Crowds throng to the library’s state-of-the-art theater for movies and concerts, then socialize at our art galleries, gift shop and used bookstore. The Nexus Nook offers coffee and pastries and Jimmy’s Serious Sandwiches makes gourmet quick meals.

Credit: Central Arkansas Library System

This busy hum is going on in all 15 library branches around the system. After school and in summer, the Be Mighty program connects kids and teens with nutritious meals to prevent hunger for those at risk of food insecurity. Jammel Johnson, Library Assistant at the CALS Millie Brooks Library, enjoys the way his job allows him to help kids.

“Whether they have a need for our food programs or they just need a safe place to spend time, play games or read, we really operate like a household,” Johnson said. “We’re very family oriented.”

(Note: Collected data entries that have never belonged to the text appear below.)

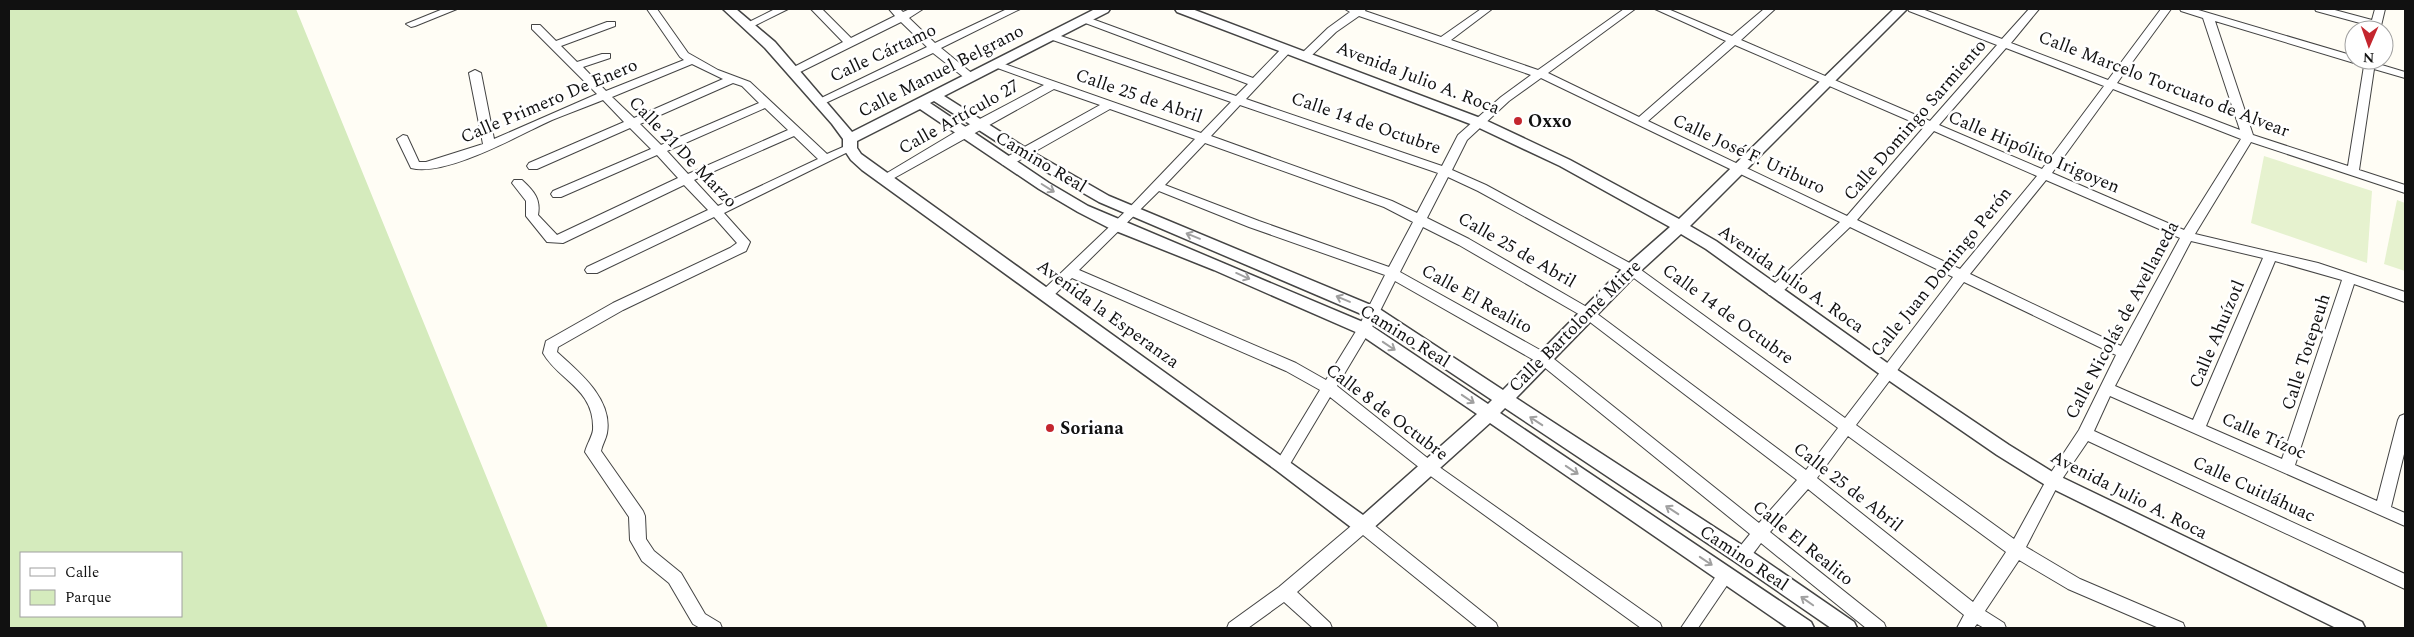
<svg xmlns="http://www.w3.org/2000/svg" width="2414" height="637" font-family="Spectral,serif">
<rect width="100%" height="100%" fill="#fffdf5"/>
<path fill="#d5ebbd" fill-rule="evenodd" d="M9,9H296L548,628H9ZM21,553H181V616H21Z"/>
<g fill="#e6f2cf">
<path d="M2264,156L2372,191L2367,263L2251,223Z"/>
<path d="M2397,200L2405,203V271L2384,264Z"/>
</g>
<g fill="none" stroke-linecap="round" stroke-linejoin="round">
<g stroke="#444" stroke-width="2">
<g id="minor">
<path d="M443,9H457L415,26L411,27L406,24Z"/>
<path d="M647,9H657L688,53L718,70L750,82L827,154L850,144L856,148L724,213L750,242L746,251L623,310L558,347L557,352C579,372 613,399 607,433C606,439 602,445 601,451L643,511L645,516L646,539L654,551L681,573L705,614L720,623L722,628H700L693,624L669,583L642,561L630,540L629,517L585,452C587,444 592,437 593,430C595,389 559,381 543,353L546,341L613,303L730,248L737,243L714,217L597,273H587L585,270L587,267L708,210L684,185L563,243L547,242L526,216V201L512,183L514,180H522C534,191 541,199 538,215L557,235L678,178L657,155L561,197H553L551,194L553,191L651,149L630,128L537,169H529L527,166L529,163L624,122L603,100C586,107 569,113 552,120C519,135 446,177 411,168L397,139L403,135L407,136L419,162H426L483,144L469,73L475,70L481,73L494,139L597,94L532,29V25H540L556,41L607,22H615V26L561,46L577,62L602,54H610V58L583,67L606,91L684,60L680,57ZM692,64L723,79L634,118L612,97ZM733,83L742,86L759,103L661,145L640,124ZM765,108L788,130L688,174L667,151ZM794,136L818,159L718,206L694,180Z"/>
<path d="M775,9H788L752,27H744L743,25Z"/>
<path d="M811,9H822L851,38L895,16L889,9H900L903,12L910,9H923L909,18L935,43L1007,9H1020L941,48L974,75V79H966L933,53L819,106L815,105V101L927,47L901,22L796,74H788V70L843,42Z"/>
<path d="M1345,9H1366L1365,11L1441,37L1481,9H1492L1451,40L1538,70L1624,9H1635L1548,73L1639,117L1726,41L1655,9H1668L1732,36L1764,9H1775L1741,40L1930,121L1997,45L1909,11L1908,9H1922L2002,39L2029,9H2039L2011,43L2108,80L2161,9H2171L2117,83L2240,130L2203,18L2181,11L2180,9H2195L2354,56V60H2376L2375,63L2405,72V78L2374,69L2359,170L2405,185V193L2251,142L2195,234L2318,263L2405,292V302L2354,284L2295,465L2377,501L2398,420L2400,416L2405,414V450L2391,507L2405,513V526L2110,396L2094,431L2405,574V589L2088,441L2058,485L2026,547L2080,579L2183,623L2185,628H2159L2068,589L2019,560L1985,611L2004,623L2006,628H1984L1977,624L1974,628H1957L1964,615L1808,489L1770,532L1884,623L1886,628H1866L1761,543C1754,552 1748,564 1735,560L1733,555L1750,534L1539,363L1395,281L1371,329L1337,386L1435,464L1660,623L1662,628H1641L1425,472L1330,397L1287,469L1282,471L1277,469L1274,465L1277,461L1320,390L1286,371L1072,278L1051,298H1041L1039,295L1041,292L1128,209L1195,139L1110,109L1011,165H1003L1001,162L1003,159L1100,105L1054,89L887,182H879L877,179L959,130L1044,85L992,66L990,64L996,61L1201,133L1231,102L1047,38V34H1055L1236,96L1248,84L1080,21V17L1084,16L1253,78L1283,47H1291V51L1246,99L1442,166L1458,135L1501,97L1531,75L1359,16L1336,32L1309,58H1301V54L1328,28L1350,12ZM2215,21L2364,66L2348,166L2253,135ZM1735,45L1924,127L1847,216L1648,121ZM2006,48L2104,86L2042,169L1939,125ZM1541,78L1840,222L1769,289L1767,292L1769,295H1779L1850,227L1953,277L1845,418L1637,267L1486,185L1452,170L1467,140L1509,101ZM2113,89L2241,139L2184,230L2052,173ZM1240,105L1438,173L1417,213L1392,201L1211,136ZM1934,131L2037,176L1960,269L1857,220ZM1205,143L1384,207L1413,222L1389,267L1259,221L1165,185ZM1448,177L1478,191L1627,273L1838,428L1806,470L1592,310L1469,239L1427,218ZM2046,180L2180,238L2121,346L1970,274ZM1159,191L1249,227L1385,275L1358,328L1326,380L1296,363L1079,270ZM1423,227L1459,245L1582,316L1797,480L1759,523L1549,355L1400,272ZM2191,241L2263,258L2193,420L2115,386ZM2275,261L2342,280L2282,459L2206,426ZM1964,282L2116,355L2079,430L2048,477L2014,539L1856,425ZM1848,436L2006,552L1973,602L1817,478Z"/>
<path d="M2315,9H2331L2372,20L2375,9H2385L2380,30H2370L2371,26L2316,11Z"/>
<path d="M1363,519L1369,521L1496,623L1498,628H1478L1363,535L1297,592L1330,623L1332,628H1313L1284,602L1248,628H1227L1229,623L1279,587L1357,521Z"/>
<path d="M1726,568L1732,570L1734,575L1698,628H1681L1720,570Z"/>
</g>
</g>
<g stroke="#444" stroke-width="3">
<path id="tertiary" d="M723,9H736L775,42L852,132L1095,9H1110L1108,12L944,96L1029,150L1109,196L1378,308L1503,390L1621,270L1670,227L1560,166L1473,125L1177,12L1175,9H1192L1483,119L1570,160L1679,219L1894,9H1907L1690,226L1716,241L1893,367L2009,445L2059,476L2362,622L2365,628H2336L2047,486L1997,455L1881,375L1706,249L1681,234L1633,278L1516,398L1748,549L1854,622L1857,628H1831L1734,561L1505,408L1500,413L1811,622L1814,628H1788L1490,423L1370,531L1363,534L1356,531L1276,470L862,170L851,160L843,148V139L832,124L765,48ZM934,101L1019,156L1099,202L1366,316L1492,400L1488,404L1370,325L1088,206L1049,183L930,103ZM920,109L1039,189L1078,212L1111,229L1214,270L1358,333L1477,414L1363,515L861,154L857,148V141Z"/>
</g>
<use href="#minor" fill="#fff" fill-rule="evenodd"/>
<use href="#tertiary" fill="#fff" fill-rule="evenodd"/>
</g>
<defs><path id="oneway-shaft" d="M-6 0H5M1.5-3L5.5 0L1.5 3" fill="none" stroke-width="1.6" stroke-linecap="round" stroke-linejoin="round" transform="scale(1.25)"/></defs>
<g stroke="#a0a0a0">
<use href="#oneway-shaft" transform="translate(1048 188) rotate(32)"/>
<use href="#oneway-shaft" transform="translate(1193 236) rotate(-158)"/>
<use href="#oneway-shaft" transform="translate(1243 276) rotate(24)"/>
<use href="#oneway-shaft" transform="translate(1343 299) rotate(-157)"/>
<use href="#oneway-shaft" transform="translate(1389 346) rotate(34)"/>
<use href="#oneway-shaft" transform="translate(1468 399) rotate(34)"/>
<use href="#oneway-shaft" transform="translate(1536 421) rotate(-147)"/>
<use href="#oneway-shaft" transform="translate(1572 470) rotate(34)"/>
<use href="#oneway-shaft" transform="translate(1672 510) rotate(-147)"/>
<use href="#oneway-shaft" transform="translate(1706 561) rotate(34)"/>
<use href="#oneway-shaft" transform="translate(1807 601) rotate(-145)"/>
</g>
<g fill="#c4262e" stroke="#fff" stroke-width="2">
<circle cx="1518" cy="121" r="5"/>
<circle cx="1050" cy="428" r="5"/>
</g>
<g text-anchor="middle" dominant-baseline="central" stroke-width="5" stroke-linejoin="round" paint-order="stroke">
<g font-size="18" fill="#111" stroke="#fff">
<text transform="translate(883 53) rotate(-25)">Calle Cártamo</text>
<text transform="translate(941 71) rotate(-27)">Calle Manuel Belgrano</text>
<text transform="translate(1418 78) rotate(21)">Avenida Julio A. Roca</text>
<text transform="translate(2164 84) rotate(21)">Calle Marcelo Torcuato de Alvear</text>
<text transform="translate(1139 96) rotate(19)">Calle 25 de Abril</text>
<text transform="translate(549 101) rotate(-23)">Calle Primero De Enero</text>
<text transform="translate(959 117) rotate(-29)">Calle Artículo 27</text>
<text transform="translate(1915 120) rotate(-49)">Calle Domingo Sarmiento</text>
<text transform="translate(1366 123) rotate(19)">Calle 14 de Octubre</text>
<text transform="translate(683 152) rotate(46)">Calle 21 De Marzo</text>
<text transform="translate(2034 152) rotate(23)">Calle Hipólito Irigoyen</text>
<text transform="translate(1749 154) rotate(25)">Calle José F. Uriburo</text>
<text transform="translate(1041 162) rotate(31)">Camino Real</text>
<text transform="translate(1517 250) rotate(30)">Calle 25 de Abril</text>
<text transform="translate(1941 272) rotate(-51)">Calle Juan Domingo Perón</text>
<text transform="translate(1791 279) rotate(35)">Avenida Julio A. Roca</text>
<text transform="translate(1477 299) rotate(29)">Calle El Realito</text>
<text transform="translate(1108 314) rotate(36)">Avenida la Esperanza</text>
<text transform="translate(1728 314) rotate(36)">Calle 14 de Octubre</text>
<text transform="translate(2122 320) rotate(-62)">Calle Nicolás de Avellaneda</text>
<text transform="translate(1575 326) rotate(-45)">Calle Bartolomé Mitre</text>
<text transform="translate(2217 334) rotate(-67)">Calle Ahuízotl</text>
<text transform="translate(1405 336) rotate(32)">Camino Real</text>
<text transform="translate(2306 352) rotate(-72)">Calle Totepeuh</text>
<text transform="translate(1387 412) rotate(37)">Calle 8 de Octubre</text>
<text transform="translate(2264 436) rotate(24)">Calle Tízoc</text>
<text transform="translate(1848 487) rotate(38)">Calle 25 de Abril</text>
<text transform="translate(2254 489) rotate(25)">Calle Cuitláhuac</text>
<text transform="translate(2129 495) rotate(27)">Avenida Julio A. Roca</text>
<text transform="translate(1803 543) rotate(39)">Calle El Realito</text>
<text transform="translate(1744 558) rotate(34)">Camino Real</text>
</g>
<g font-size="18" font-weight="bold" fill="#111" stroke="#fff" text-anchor="start">
<text x="1528" y="121">Oxxo</text>
<text x="1060" y="428">Soriana</text>
</g>
</g>
<rect width="2414" height="637" fill="none" stroke="#111111" stroke-width="20"/>
<rect x="20" y="552" width="162" height="65" fill="#ffffff" stroke="#a0a0a0"/>
<rect x="30" y="568" width="25" height="8" fill="#ffffff" stroke="#a0a0a0"/>
<text x="65" y="577" font-size="15" fill="#111111">Calle</text>
<rect x="30" y="590" width="25" height="15" fill="#d5ebbd" stroke="#a0a0a0"/>
<text x="65" y="602" font-size="15" fill="#111111">Parque</text>
<g transform="translate(2369 45) rotate(182)"><circle r="24" fill="#ffffff" stroke="#a0a0a0"/>
<path d="M0-4L9 19L0 12L-9 19Z" fill="#c4262e"/>
<text y="-8" font-size="14" font-weight="bold" text-anchor="middle" fill="#111111">N</text>
</g>
</svg>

In 2019, the library system opened a digital studio at the CALS Williams Library to support content creation and marketing for online businesses, including a green screen, tripod, microphone and product photography table as well as computers and design software. Soon, Main Library will add even more creative workspace and resources.

CALS is listening to your stories and rewriting its role to better serve you. With a library card, you can take home an educational toy or costume for the perfect play date, a fishing pole for that weekend getaway, a telescope for backyard camping, birdwatching kits to learn about nature, musical instruments for your children or the tools you need to finish that home repair.

Come in and check out your 21st century library, rewritten, to help you today.